• [PAGINATEKST]
────────────────────
Kenmerken,
Nadat
iemand zijn eigen Belichaamde Taal (BT) heeft verkend, niet slechts één of twee
keer, maar meerdere keren – zo vaak mogelijk – raakt hij of zij vertrouwd met
de kenmerken van zijn of haar Ontlichaamde Taal (OT) en zijn BT. Dezelfde
criteria komen keer op keer terug en toch ervaar je elke keer weer iets nieuws.
Alleen onze BT kan ons informeren over onze OT. Er is niets toevalligs aan,
aangezien onze BT mogelijk is, dankzij ons bewustzijn van de onderscheidende
kenmerken van zowel onze OT als onze BT.
Aanvankelijk
lijken de verschillende kenmerken van BT ons op zichzelf intrigerend, maar
naarmate wij voortgaan met BT, gaan ze op in dit majestueuze, nieuwe, robuuste
gedragspatroon. Zeker, de schoonheid, samenhang, consistentie en creativiteit
van onze BT is heel anders dan onze ongevoelige, ongemakkelijke,
energievretende, tegenstrijdige, onnatuurlijke, inspannende, chaotische OT.
De
realiteit van iemands Taal Verlichting (TV) wordt onthuld zodra iemand in staat
is om door te gaan met BT. Onze eigen BT is voor ons het besef dat er absoluut
geen taal binnenin ons is. Er is nooit een tekst gevonden in een menselijk
lichaam. Deze afwezigheid van onhoorbare spraak, is iets dat ons geloof in een
innerlijk zelf, psyche of het hebben van gedachten, ontkracht. Het kost uiteraard enige
tijd om onze conditionering met OT tegen te gaan, maar het begint uiteindelijk geheel
vanzelf tot ons door te dringen, omdat we, keer op keer, met BT onszelf blijven
laten weten wat we willen en ook kunnen zeggen. We ervaren met absolute zekerheid,
dat er bij het loslaten van onze BT of bij de verstilling van onze BT, er geen innerlijke ik is, die ervoor
zorgt, dat wij ons zo gedragen zoals we doen, omdat we waarheidsgetrouw, stil,
vredig en echt leeg zijn.
────────────────────
Kun je uit de tekst over Belichaamde Taal het stuk dat begint bij "Aanvankelijk" en eindigt bij "inspannende, chaotische OT." woordelijk weergeven?

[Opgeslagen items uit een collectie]
────────────────────
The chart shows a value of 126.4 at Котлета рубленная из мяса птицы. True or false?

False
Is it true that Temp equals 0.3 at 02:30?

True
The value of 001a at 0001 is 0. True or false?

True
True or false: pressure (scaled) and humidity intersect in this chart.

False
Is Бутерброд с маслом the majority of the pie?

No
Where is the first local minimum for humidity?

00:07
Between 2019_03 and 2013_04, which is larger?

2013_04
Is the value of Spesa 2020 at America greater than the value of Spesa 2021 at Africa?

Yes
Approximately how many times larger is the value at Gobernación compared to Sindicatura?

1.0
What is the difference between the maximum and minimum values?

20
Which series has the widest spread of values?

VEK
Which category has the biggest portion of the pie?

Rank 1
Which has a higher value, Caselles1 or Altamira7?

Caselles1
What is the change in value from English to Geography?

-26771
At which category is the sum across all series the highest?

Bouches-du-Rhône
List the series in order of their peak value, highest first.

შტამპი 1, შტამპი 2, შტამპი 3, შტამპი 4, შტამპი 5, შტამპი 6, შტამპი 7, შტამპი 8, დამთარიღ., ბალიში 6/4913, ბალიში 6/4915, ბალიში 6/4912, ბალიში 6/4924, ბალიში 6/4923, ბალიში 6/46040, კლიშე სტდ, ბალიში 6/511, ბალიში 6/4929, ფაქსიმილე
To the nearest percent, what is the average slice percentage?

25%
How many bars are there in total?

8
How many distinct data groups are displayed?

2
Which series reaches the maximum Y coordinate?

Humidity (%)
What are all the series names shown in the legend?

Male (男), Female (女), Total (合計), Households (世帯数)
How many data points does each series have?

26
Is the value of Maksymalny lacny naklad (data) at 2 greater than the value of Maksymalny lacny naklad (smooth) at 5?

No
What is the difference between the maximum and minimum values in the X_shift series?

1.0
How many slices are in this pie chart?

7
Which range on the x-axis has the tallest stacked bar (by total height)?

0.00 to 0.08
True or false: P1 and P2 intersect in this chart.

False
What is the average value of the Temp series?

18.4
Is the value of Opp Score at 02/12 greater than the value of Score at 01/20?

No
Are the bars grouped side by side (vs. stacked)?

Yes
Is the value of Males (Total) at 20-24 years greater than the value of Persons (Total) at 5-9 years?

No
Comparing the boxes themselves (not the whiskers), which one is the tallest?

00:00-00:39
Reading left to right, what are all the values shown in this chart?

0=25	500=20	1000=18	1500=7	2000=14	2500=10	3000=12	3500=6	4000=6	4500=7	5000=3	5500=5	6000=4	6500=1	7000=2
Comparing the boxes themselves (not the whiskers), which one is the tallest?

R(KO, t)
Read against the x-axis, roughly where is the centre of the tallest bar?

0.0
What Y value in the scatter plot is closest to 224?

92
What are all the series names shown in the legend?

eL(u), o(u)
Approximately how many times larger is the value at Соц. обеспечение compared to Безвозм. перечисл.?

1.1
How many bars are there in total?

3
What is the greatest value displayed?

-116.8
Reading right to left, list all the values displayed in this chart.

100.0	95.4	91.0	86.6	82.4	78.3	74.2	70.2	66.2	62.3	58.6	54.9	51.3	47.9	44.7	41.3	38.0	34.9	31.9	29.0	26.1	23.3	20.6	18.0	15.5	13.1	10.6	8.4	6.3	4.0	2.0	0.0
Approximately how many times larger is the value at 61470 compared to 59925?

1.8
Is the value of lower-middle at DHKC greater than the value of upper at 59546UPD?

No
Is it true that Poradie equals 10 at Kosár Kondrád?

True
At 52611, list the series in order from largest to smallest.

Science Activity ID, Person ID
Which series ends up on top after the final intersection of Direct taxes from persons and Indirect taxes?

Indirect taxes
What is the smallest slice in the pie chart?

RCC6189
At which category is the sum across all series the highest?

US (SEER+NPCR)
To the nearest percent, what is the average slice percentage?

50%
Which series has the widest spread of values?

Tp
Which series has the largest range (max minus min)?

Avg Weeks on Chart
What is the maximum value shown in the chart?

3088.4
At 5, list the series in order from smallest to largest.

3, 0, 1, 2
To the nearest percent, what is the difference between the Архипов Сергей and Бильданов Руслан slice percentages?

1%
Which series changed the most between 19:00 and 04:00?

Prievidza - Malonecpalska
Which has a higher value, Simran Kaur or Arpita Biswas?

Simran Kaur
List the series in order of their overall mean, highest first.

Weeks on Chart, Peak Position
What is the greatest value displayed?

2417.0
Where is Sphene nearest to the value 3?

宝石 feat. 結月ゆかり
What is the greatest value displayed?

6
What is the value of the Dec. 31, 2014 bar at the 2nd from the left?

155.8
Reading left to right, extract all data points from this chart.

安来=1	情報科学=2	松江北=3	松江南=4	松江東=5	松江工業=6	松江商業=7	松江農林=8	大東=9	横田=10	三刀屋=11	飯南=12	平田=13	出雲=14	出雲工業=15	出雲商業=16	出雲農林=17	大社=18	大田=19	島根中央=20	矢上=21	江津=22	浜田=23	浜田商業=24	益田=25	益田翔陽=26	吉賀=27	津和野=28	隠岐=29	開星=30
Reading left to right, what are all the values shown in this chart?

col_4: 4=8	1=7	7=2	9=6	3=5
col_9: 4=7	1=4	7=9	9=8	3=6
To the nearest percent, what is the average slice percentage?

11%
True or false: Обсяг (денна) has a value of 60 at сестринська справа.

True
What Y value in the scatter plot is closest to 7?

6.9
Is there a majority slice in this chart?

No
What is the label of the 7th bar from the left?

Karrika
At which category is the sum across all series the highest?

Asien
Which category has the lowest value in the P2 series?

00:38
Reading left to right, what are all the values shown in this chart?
────────────────────
• [ANTWOORD OEFENING]
Aanvankelijk
lijken de verschillende kenmerken van BT ons op zichzelf intrigerend, maar
naarmate wij voortgaan met BT, gaan ze op in dit majestueuze, nieuwe, robuuste
gedragspatroon. Zeker, de schoonheid, samenhang, consistentie en creativiteit
van onze BT is heel anders dan onze ongevoelige, ongemakkelijke,
energievretende, tegenstrijdige, onnatuurlijke, inspannende, chaotische OT.